**WHAT IS NEEDED**
Each line of the data must be given back verbatim, with pictures removed.

*** SOURCE DATA

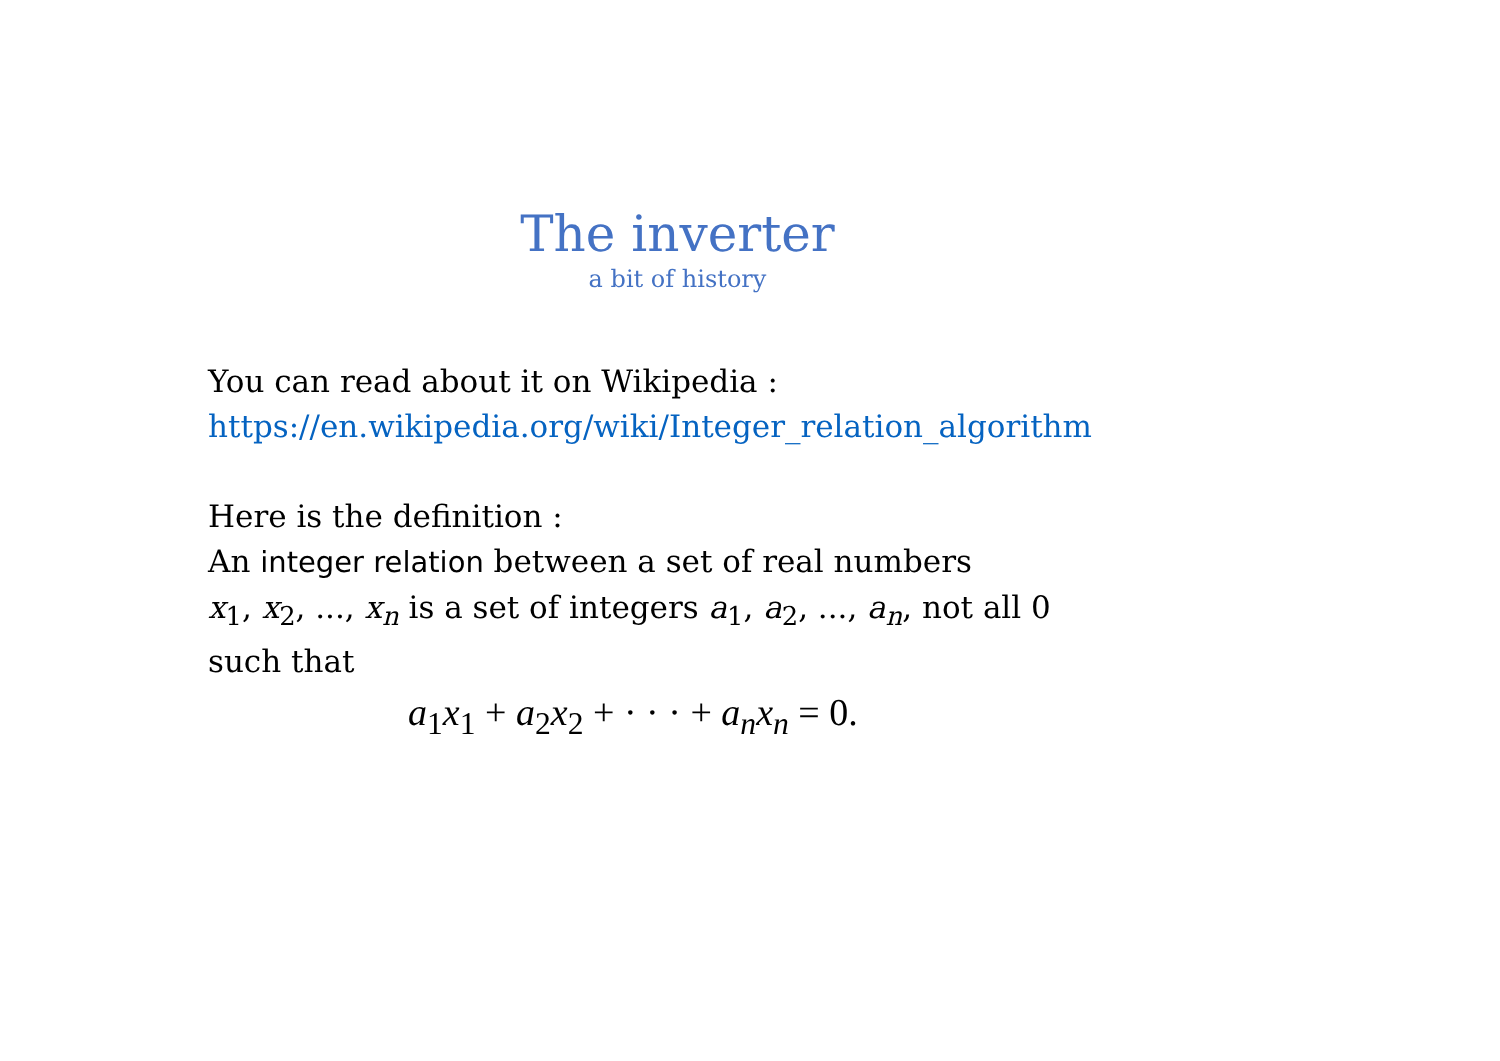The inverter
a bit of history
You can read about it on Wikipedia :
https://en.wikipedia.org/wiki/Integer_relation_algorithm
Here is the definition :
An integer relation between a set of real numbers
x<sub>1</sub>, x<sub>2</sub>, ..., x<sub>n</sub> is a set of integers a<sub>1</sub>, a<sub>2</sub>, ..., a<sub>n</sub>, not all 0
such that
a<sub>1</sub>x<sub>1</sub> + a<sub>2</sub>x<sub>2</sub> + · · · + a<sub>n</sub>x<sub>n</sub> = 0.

******

**EXERCISE OUTPUT**
The inverter
a bit of history
You can read about it on Wikipedia :
https://en.wikipedia.org/wiki/Integer_relation_algorithm
Here is the definition :
An integer relation between a set of real numbers
x<sub>1</sub>, x<sub>2</sub>, ..., x<sub>n</sub> is a set of integers a<sub>1</sub>, a<sub>2</sub>, ..., a<sub>n</sub>, not all 0
such that
a<sub>1</sub>x<sub>1</sub> + a<sub>2</sub>x<sub>2</sub> + · · · + a<sub>n</sub>x<sub>n</sub> = 0.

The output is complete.